We looked at each other. Her lips were set, but after a moment she raised her eyebrows, as if to check that I got it; we were done with it. I felt my head nodding of its own accord as the truth of what she said sank in. The air around me seemed warmer, closer, as if the edge of my skin were softening and blurring into it.

"Kate." Evan's hollow voice rang from the speaker. "I wish you would listen to me for a minute. I know I sound like a complete asshole saying this, so please don't point it out, but I need some help here too."

"We're not talking about forever," she said. I repeated it, word for word, intonation for intonation.

"You're so pessimistic," he said. "People live for years."

"In a bed, staring at the ceiling, on a respirator," she said.

"That isn't your life."

"No," she agreed. "Right now my life is good. You know I'm talking about the future."

"Even then, there are therapists, activities…"

Kate shook her head. She nodded at the receiver. I looked at her, but she didn't say anything or meet my eyes. I let my hand hover over the button, hoping she would at least say goodbye, but she nodded again and I hung up.

Kate and I sat there for a moment. I was hoping she might shake her head in exasperation or say something snide about Evan, anything to redirect attention from me.

She said, "Remember it's me talking, that's all. Okay?"

"I know. I apologize. I didn't realize you could get such volume." I'd thought she'd smile at that, but she turned her face toward the window again. I felt like I'd greeted someone with a big hug and they wouldn't even shake my hand.

I had to watch that, I realized. Sometimes I thought we were closer than we were—actually, I'd thought I knew everything—yet here I didn't even know who Cynthia was. And why would I? I was paid help, after all. Kate probably was sick of me easing my way into her life, reading her books, looking around her bedroom. Sometimes I tried to get her to laugh or crack a joke and she just shook her head and said, I don't think I have it in me to be charming right now.

We sat there, Kate looking away and me trying not to show that I was humiliated and worried. Maybe she'd tell me to find a new job so she could hire someone who did the work briskly and then left her alone. It was true I didn't work that way, but that was what I thought she wanted.

"I'll go make a few calls in the other room," I said. Kate nodded thoughtfully, still gazing toward the window.

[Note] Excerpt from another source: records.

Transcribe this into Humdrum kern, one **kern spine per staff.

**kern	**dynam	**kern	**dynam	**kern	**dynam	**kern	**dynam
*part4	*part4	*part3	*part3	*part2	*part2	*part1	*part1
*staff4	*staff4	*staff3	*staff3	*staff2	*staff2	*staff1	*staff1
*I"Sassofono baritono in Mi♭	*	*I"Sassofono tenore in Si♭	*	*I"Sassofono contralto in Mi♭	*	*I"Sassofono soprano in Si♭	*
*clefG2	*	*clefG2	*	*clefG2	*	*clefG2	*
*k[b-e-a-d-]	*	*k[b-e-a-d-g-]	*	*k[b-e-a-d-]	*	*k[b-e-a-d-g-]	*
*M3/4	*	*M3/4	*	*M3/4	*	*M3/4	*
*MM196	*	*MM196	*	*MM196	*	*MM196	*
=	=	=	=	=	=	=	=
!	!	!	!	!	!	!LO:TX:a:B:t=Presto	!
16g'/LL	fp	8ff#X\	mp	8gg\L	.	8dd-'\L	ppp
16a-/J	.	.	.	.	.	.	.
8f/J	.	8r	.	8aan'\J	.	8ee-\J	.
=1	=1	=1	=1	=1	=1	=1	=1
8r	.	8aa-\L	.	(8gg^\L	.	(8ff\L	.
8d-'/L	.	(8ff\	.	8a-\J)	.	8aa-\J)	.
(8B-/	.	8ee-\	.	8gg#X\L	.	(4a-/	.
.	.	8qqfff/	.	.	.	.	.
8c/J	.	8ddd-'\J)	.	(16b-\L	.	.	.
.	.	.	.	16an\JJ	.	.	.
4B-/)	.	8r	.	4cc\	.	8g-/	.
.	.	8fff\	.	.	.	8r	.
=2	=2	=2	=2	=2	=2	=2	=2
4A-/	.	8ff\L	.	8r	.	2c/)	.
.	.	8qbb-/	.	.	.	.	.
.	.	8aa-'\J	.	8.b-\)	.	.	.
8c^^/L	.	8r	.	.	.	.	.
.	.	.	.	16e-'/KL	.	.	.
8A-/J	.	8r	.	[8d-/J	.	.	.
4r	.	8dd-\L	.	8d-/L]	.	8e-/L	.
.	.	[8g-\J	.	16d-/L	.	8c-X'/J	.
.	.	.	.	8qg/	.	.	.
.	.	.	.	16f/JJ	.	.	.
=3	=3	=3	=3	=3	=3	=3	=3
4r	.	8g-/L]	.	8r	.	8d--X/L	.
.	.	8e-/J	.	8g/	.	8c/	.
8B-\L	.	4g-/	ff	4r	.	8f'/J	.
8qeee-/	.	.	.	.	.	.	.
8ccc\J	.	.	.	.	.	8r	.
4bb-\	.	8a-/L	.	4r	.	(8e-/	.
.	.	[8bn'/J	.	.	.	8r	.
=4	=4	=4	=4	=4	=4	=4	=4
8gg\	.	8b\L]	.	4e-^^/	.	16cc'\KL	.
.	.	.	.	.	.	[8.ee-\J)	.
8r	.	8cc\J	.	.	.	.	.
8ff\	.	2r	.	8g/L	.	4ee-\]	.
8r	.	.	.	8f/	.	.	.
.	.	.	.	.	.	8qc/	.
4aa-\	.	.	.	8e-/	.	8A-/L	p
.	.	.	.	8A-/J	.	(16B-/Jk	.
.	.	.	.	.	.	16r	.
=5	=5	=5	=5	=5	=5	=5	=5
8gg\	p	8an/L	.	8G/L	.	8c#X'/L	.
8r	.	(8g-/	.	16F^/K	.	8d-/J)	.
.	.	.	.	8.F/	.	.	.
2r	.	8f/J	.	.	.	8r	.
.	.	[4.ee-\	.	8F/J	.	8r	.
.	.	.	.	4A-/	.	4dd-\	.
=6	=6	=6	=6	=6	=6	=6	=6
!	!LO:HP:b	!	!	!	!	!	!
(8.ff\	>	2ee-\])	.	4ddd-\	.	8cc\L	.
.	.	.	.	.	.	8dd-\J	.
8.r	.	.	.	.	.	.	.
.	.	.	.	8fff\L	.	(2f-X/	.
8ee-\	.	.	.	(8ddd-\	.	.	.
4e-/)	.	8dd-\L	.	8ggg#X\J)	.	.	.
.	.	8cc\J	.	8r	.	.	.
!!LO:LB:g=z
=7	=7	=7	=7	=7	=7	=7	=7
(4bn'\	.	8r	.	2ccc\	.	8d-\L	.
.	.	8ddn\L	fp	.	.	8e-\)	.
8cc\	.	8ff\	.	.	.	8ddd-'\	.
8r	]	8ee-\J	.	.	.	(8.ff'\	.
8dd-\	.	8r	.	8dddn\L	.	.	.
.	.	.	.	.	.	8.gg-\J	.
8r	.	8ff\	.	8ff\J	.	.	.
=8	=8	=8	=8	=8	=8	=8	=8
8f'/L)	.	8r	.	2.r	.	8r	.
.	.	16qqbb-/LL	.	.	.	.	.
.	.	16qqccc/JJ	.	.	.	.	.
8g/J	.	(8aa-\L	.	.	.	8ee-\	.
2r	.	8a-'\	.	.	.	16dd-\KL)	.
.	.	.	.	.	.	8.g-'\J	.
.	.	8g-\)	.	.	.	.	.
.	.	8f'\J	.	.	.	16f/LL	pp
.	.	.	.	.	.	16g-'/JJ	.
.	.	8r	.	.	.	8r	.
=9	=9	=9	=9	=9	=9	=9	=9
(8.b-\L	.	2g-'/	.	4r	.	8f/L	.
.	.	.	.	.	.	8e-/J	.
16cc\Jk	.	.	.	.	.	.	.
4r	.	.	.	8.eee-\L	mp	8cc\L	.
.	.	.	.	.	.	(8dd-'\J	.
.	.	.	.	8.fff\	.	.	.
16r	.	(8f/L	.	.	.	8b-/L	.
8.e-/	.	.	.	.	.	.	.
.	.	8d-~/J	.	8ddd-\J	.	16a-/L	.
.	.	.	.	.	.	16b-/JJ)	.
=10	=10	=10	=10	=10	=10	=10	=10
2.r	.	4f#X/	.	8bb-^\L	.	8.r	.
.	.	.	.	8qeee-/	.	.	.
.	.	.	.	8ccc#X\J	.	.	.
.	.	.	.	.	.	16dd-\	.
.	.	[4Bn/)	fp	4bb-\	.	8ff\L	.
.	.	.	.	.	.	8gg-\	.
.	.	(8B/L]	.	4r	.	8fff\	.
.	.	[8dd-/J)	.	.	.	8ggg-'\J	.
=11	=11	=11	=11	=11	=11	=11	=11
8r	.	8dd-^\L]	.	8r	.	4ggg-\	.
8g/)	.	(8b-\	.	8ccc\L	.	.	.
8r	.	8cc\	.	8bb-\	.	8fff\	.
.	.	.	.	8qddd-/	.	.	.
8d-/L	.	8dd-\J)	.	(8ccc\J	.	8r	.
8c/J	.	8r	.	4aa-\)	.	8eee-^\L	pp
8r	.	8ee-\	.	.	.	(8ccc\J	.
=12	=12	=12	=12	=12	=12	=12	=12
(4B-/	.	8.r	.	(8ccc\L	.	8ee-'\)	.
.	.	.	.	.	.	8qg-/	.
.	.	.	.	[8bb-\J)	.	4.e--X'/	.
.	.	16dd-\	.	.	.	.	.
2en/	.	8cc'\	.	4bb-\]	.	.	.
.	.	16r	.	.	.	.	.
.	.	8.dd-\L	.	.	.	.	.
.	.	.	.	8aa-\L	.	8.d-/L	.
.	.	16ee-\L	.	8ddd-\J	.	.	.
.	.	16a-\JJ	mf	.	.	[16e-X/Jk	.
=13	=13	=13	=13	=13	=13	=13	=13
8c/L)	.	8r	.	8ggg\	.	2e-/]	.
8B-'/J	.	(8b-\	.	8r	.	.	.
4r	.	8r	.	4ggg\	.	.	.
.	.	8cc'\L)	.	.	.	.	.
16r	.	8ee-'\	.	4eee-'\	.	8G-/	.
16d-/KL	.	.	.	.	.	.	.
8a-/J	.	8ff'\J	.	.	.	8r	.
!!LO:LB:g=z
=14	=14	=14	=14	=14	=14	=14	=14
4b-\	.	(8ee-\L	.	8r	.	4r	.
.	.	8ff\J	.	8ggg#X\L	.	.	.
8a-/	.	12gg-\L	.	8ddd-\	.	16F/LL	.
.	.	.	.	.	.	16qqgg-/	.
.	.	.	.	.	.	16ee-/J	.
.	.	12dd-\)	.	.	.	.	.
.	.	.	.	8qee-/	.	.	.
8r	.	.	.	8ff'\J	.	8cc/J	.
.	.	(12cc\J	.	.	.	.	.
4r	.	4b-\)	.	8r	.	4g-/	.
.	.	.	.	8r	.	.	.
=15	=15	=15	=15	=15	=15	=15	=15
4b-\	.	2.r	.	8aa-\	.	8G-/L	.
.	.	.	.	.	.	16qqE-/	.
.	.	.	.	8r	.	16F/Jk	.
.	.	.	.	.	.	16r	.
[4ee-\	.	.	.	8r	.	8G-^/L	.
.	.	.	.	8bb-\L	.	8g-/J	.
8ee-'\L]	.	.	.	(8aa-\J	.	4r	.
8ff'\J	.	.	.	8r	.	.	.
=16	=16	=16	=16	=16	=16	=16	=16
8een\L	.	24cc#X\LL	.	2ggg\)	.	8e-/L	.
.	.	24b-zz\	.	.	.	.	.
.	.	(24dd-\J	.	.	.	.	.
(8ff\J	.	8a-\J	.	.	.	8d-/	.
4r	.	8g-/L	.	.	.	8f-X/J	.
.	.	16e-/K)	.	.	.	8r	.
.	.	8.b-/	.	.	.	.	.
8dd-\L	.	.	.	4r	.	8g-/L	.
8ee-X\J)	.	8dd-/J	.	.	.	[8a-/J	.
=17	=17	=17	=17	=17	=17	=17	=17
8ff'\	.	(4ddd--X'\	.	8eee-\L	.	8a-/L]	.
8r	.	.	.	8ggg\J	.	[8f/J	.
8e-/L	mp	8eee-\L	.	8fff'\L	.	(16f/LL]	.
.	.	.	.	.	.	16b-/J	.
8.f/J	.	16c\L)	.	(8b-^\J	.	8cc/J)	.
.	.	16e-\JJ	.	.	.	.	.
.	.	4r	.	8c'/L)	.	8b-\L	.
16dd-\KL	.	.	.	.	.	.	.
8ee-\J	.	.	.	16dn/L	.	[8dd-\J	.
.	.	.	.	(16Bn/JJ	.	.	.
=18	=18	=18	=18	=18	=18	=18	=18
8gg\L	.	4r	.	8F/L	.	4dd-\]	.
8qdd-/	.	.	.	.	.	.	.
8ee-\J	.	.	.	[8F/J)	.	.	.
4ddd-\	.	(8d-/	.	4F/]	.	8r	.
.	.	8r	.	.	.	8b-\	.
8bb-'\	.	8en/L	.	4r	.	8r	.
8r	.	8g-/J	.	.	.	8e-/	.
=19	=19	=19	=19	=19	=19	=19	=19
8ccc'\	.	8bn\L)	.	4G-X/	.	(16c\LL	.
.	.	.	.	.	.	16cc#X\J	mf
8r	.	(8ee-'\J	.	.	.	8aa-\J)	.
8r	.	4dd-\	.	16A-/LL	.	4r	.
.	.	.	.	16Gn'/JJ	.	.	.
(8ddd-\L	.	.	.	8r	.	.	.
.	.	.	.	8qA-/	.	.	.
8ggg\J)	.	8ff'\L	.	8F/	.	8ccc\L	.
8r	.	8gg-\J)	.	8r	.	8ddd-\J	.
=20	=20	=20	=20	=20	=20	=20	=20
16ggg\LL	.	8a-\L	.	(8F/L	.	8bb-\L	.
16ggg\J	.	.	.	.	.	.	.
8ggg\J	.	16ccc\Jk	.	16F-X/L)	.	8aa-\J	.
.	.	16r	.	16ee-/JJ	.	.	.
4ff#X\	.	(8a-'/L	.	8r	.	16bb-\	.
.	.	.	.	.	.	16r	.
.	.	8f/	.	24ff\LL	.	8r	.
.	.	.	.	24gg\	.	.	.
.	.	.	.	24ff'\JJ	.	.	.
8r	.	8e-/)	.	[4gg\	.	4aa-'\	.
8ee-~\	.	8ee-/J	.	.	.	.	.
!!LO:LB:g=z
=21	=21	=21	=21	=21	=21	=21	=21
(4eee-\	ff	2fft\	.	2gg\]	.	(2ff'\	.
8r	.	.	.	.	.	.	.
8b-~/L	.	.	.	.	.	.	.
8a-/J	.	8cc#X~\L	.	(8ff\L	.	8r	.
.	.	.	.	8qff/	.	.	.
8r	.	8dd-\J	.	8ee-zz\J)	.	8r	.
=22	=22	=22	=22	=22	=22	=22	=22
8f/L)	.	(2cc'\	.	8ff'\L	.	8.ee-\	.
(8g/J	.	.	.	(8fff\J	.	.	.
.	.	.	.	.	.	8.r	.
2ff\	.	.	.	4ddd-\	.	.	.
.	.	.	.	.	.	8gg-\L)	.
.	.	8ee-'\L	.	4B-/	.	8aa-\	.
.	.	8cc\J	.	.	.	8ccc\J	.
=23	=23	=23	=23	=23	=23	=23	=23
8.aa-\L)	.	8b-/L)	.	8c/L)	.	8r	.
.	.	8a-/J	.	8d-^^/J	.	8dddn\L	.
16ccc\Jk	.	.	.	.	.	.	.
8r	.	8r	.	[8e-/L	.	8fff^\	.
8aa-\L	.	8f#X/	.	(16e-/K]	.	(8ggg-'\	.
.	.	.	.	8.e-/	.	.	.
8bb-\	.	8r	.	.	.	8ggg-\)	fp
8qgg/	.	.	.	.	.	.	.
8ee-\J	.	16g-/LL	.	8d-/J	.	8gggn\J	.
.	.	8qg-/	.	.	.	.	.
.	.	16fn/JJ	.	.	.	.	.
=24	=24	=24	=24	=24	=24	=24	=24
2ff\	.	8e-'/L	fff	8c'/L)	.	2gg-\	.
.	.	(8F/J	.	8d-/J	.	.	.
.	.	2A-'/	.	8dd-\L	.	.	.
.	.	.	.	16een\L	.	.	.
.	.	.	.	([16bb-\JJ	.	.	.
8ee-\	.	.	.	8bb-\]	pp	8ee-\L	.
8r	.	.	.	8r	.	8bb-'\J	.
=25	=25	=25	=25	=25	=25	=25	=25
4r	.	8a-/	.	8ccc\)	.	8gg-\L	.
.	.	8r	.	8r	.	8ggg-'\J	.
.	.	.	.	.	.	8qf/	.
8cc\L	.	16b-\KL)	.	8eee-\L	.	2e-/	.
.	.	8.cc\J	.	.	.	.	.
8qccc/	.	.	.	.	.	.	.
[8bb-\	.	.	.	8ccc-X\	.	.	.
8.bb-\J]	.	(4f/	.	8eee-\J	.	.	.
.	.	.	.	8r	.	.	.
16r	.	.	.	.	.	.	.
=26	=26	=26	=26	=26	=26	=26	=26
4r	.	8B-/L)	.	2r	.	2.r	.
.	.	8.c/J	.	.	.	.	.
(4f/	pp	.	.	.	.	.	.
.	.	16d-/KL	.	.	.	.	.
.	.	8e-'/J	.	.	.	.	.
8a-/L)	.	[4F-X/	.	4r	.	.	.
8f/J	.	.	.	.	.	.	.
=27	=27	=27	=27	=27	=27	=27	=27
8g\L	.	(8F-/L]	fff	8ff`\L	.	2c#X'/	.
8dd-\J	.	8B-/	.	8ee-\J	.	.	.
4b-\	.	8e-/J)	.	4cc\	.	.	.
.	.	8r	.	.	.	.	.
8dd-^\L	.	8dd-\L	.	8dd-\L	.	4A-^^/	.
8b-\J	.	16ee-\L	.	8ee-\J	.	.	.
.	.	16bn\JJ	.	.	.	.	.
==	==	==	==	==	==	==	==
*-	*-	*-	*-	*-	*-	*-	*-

In the study I seated myself at the desk with the list of names and numbers. I would quit dreading it, I decided, and just take care of this task for her like an adult. I knew no better motivator than the picture I had in my mind right then, of Kate looking at me across the kitchen table, saying the sort of thing that takes a moment to sink in as a dismissal. I'd nod stupidly until I realized the reason she was suggesting I should, say, devote more time to school was because I was out of a job. Just picturing it gave me the same kind of stinging embarrassment I remembered from being dumped in junior high—the cold plummet in your stomach, the quiver at the corners of the mouth. Because what else was worth doing? Selling food, convincing people they needed a black car or a red lipstick? Answering phones at a place where I didn't know or care what happened inside the offices? Anyone could do those things. Anyone.